The online retailer Amazon is to take full control of Lovefilm in a deal that values the DVD rental business at £200m. Amazon, which already owns 42 per cent of Lovefilm, said yesterday it had reached an agreement to buy the remaining shares and the deal is expected to close by April.
Greg Greeley, the vice-president of retail in Europe for Amazon, which competes in the US rental market with Netflix, said: "We knew we would be expanding to Europe at some point."
Amazon sold its DVD rental business to Lovefilm in 2008, when it took the minority stake in the latter. Mr Greeley said: "As we got to know the management team, we saw the companies had a good cultural fit."

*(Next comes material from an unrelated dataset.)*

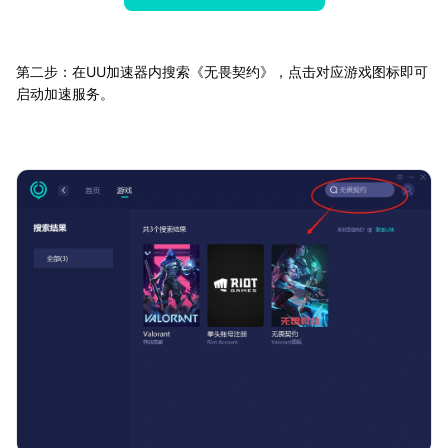
第二步：在UU加速器内搜索《无畏契约》，点击对应游戏图标即可
启动加速服务。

Lovefilm has 1.6 million customers in the UK, Germany, Sweden, Norway and Denmark. For a monthly subscription, it mails out DVDs from a catalogue of 70,000 titles – the most popular blockbusters currently include Inception and the second instalment in Stieg Larsson's Millennium trilogy, The Girl Who Played With Fire.
Customers can also stream films over the internet. In Britain, Lovefilm handles more than one million rentals a week yet, as the company points out, there is room to expand: it is still only in 5 per cent of UK homes.
Yesterday's deal comes after prolonged speculation about the future of Lovefilm. Private equity companies had expressed interest in a potential buyout, and management also considered a stock market flotation.
The chief executive, Simon Calver, said: "There were a number of options but we thought with Amazon's scale, expertise, resources and capabilities we could really expand. Since 2008, we have worked very closely together. Lovefilm has grown and now seems the perfect time to do a deal."
Amazon said it was too early to go into specific expansion plans for the Lovefilm, but it would continue to seek deals similar to those it has signed with Sony, to stream movies through the PlayStation 3 games console, and with Samsung, to bring content direct to television sets.
Lovefilm was founded as Online Rentals in 2002 and rebranded under its current name two years later. It grew through a series of mergers of similar services, most notably Video Island in 2006, to become the UK's dominant postal DVD rental business.